オレはその頭や服に付いた埃を払いながら、こうジズさんにツッコミを入れた。
「何でだよ!! 前に会ったとき(=第60話を参照)は、擬人化してオレ達と同じくらいのサイズになったんじゃねぇのかよ!! それが何で元の姿に戻っていやがるんだよ!! あとこんな狭い宿屋の中で、その姿だと身動き一つとれねぇだろうが!?」
「兄さん……暫らく会わない間に、前よりもツッコミに磨きがかかりましたなぁ~。そらタネを明かせば簡単な理由ですわ。前に擬人化は『理性的な精神部分を具現化したモノ』やと、ワテが言いましたやろ? つまりでんな、正直言うてあれするの……疲れまんねん。あんなん続けたら、ワテの体力がのぅなってしまいますわ」
っと、ジズさんは冥王のクセに病弱アピールを始めやがった。
「(何でこのクソドラゴン、メインヒロインっぽい病弱アピールをオレに対してしやがるんだよ!? ……もしかして、もきゅ子同様コイツも攻略対象とか言うんじゃないよな!? そもそも体力がなくなる……って擬人化すんの精神的負担じゃねぇのかよ!! どっちなんだよ!?)」
ここにきて尚、まだ本文中に設定に迷走は続いていたのだった。
「(おいおい……大丈夫なのかよこの物語?)」
そんなオレの心的負担を察するかのように、あのクソメイドが補足説明してくれる。
「まぁこの物語は、大まかな設定などのプロットなんてものが一切合財無しで構成されてますしね。そりゃ~矛盾の20や30は出てきますよ。
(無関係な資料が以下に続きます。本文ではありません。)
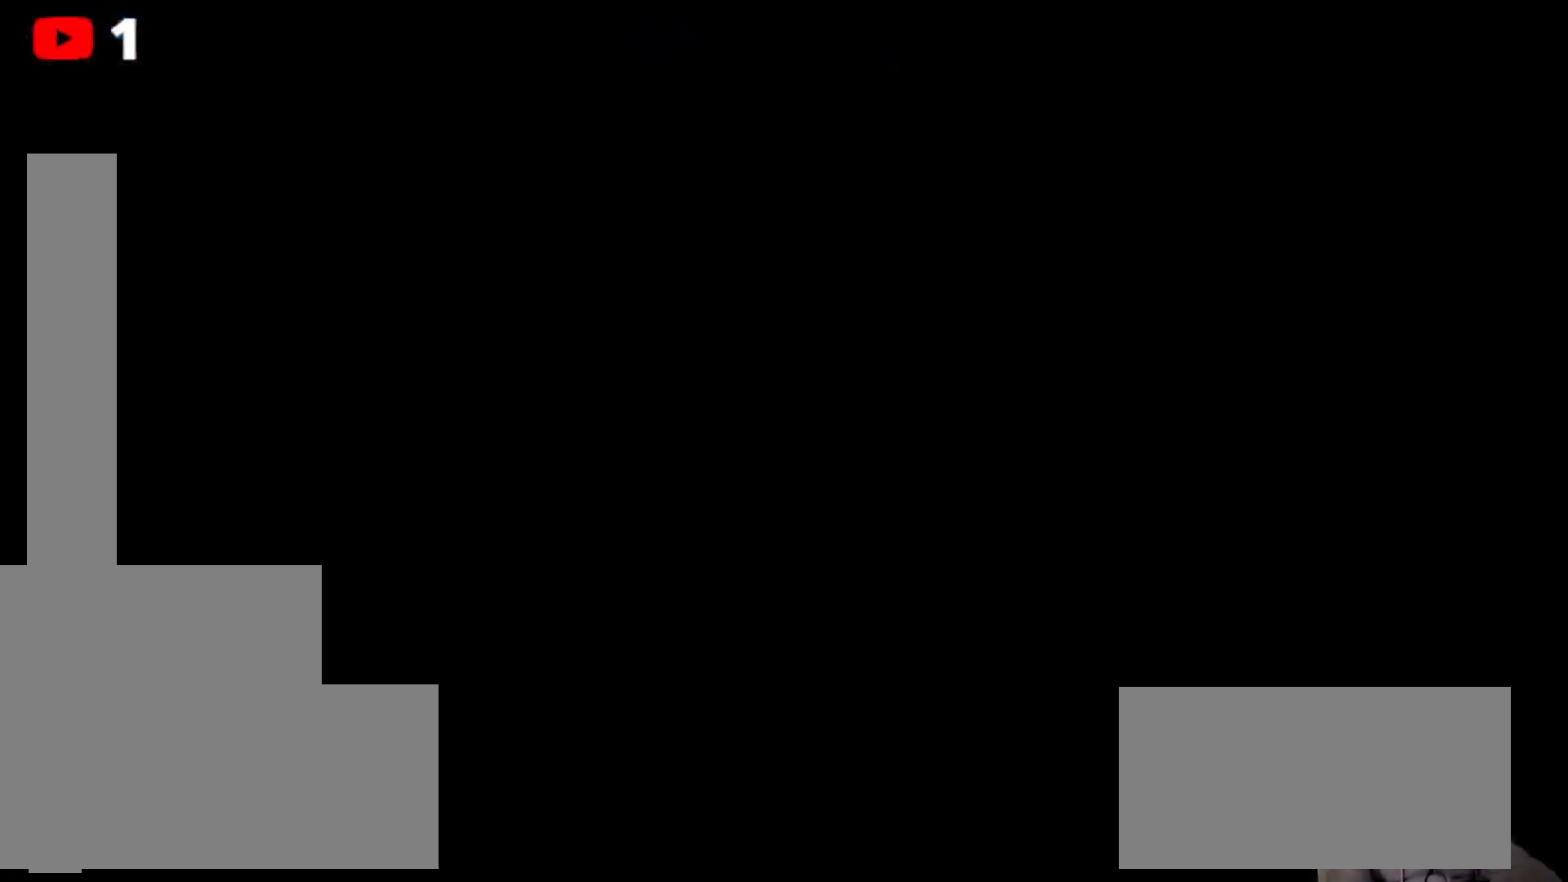
{"buttons": ["DPAD_UP"], "left_stick": "center", "right_stick": "center", "events": [[317, "DPAD_RIGHT", "down"], [317, "DPAD_UP", "down"], [500, "DPAD_RIGHT", "up"]]}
むしろ当然ですから(笑)」
静音さんは笑いながらそんな事をオレに教えてくれる。
「(何でこのクソメイドは、笑いながらそんな大事なのを仰いやがるんでしょうかね? 大体作者の野郎もファンタジー小説書くなら、プロットくらい用意しやがれってんだ!! あとこの物語には……20も30も矛盾存在してたのかよ!?)」
これからの物語の進行にも不安を懐いたが、「もういいや……」っと諦め精神真っ盛りのオレは話を本編へと戻した。
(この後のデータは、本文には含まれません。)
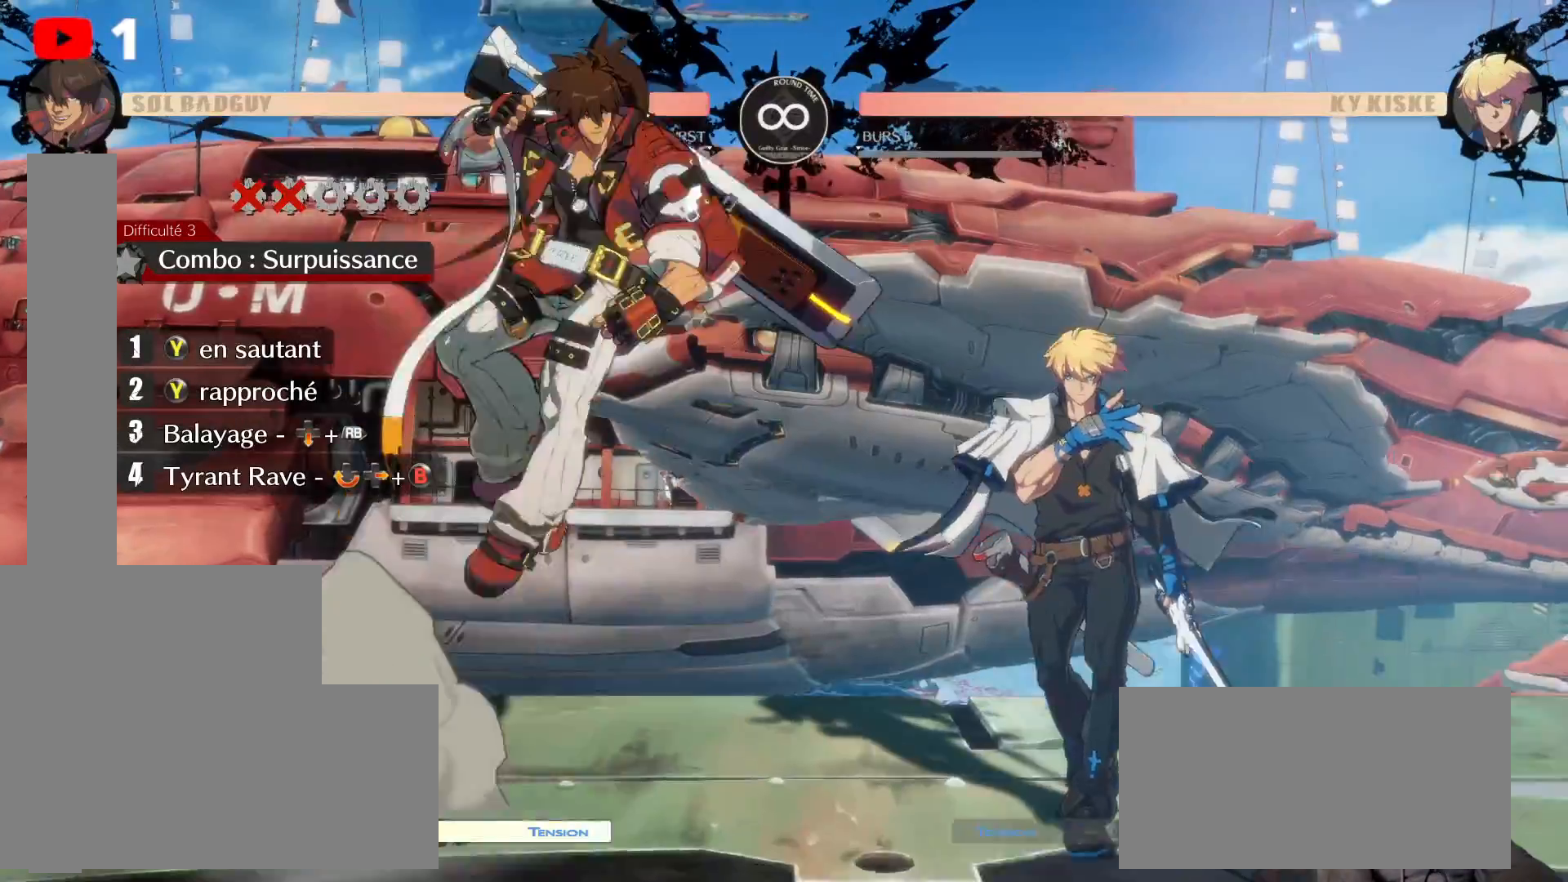
{"buttons": ["DPAD_UP"], "left_stick": "center", "right_stick": "center"}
「……で、一泊一人あたり確か5シルバーだったよね? オレ達4人と……子供ドラゴンが1匹いるんだけどさ……それだと料金はどうなるの?」
「兄さん強引な話の逸らし方をしまんな! まぁええでしょ、ワテには関係おまへんことや! え~っと、料金でしたな。なら姫さんの分も入れてっと……5人分になりますから合計で『25シルバー』ですわ」
どうやら子供ドラゴンのもきゅ子でさえも『1人分』としての料金取られるらしい。マジかよ……っとは思いつつも、これ以上のトラブルは御免被りたいので、ここは素直に支払うことにした。
「はい。じゃあ、これ……」
「まいどおおきにな、兄さん!」
チャリンチャリン♪ 合計25シルバーをジズさんに受け渡した。
「(毎回違和感あんだけど、何でジズさん関西弁なんだろう? ここは突っ込むべきか? いやいや、たぶん物語進行上きっと意味ねぇだろうなぁ……)」
そんなことを思いながら、ジズさんに別の質問をした。
「あとそれから……オレ達腹が空いてメシを食べたい……って、そもそも天音達はどこ行ったんだ???」
そこで先に入ったはずの天音達がいない事に気付いた。
「あ~姫さんらなら、この宿屋の隣に併設されてますぅ~、そっちにある酒場の方に向かいましたんで。何やら『メシメシ!』っと、女性にあるまじき叫び声で走りながら急いではったようやけど……兄さんらお腹すいてますの? 酒場では食事も提供してまっさかい、兄さんも行ったらどないですん?」
ジズさんはそう言って天音達の居所を教えてくれた。
「ま、マジかよ……。しかも『メシメシ!』って叫びながらって、ほんとにヒロインなのかよアイツら……」
その光景が嫌でも目にも頭にまでも浮かんでしまい、更に頭痛が酷くなってしまう。
「ならアナタ様、とりあえず天音お嬢様達と合流する意味でも、まずは酒場に参りましょうかね?」
「(コクコク)」
オレはその提案にただ頷くと、静音さんに支えられるように隣にあるという酒場に足を向けることにした。その際受付のジズさんから「あっ、後からトラブルになるのも嫌やから最初に言っときますけど、『食事代』とは『宿屋代』とは別個やさかい、そこんとこよろしゅうにな、兄さん!』」と補足説明を付け加えてきた。「普通RPGのゲームとかだと、食事代込みの料金じゃねぇのかよ!!」っとツッコミたかったが、そもそもRPGのゲームの宿屋では『食事を出しているシーン』を見たことが無かったので、「これがRPGと現実の差ってヤツなのか……」っと世知辛い現実として受け入れ、諦めることにした。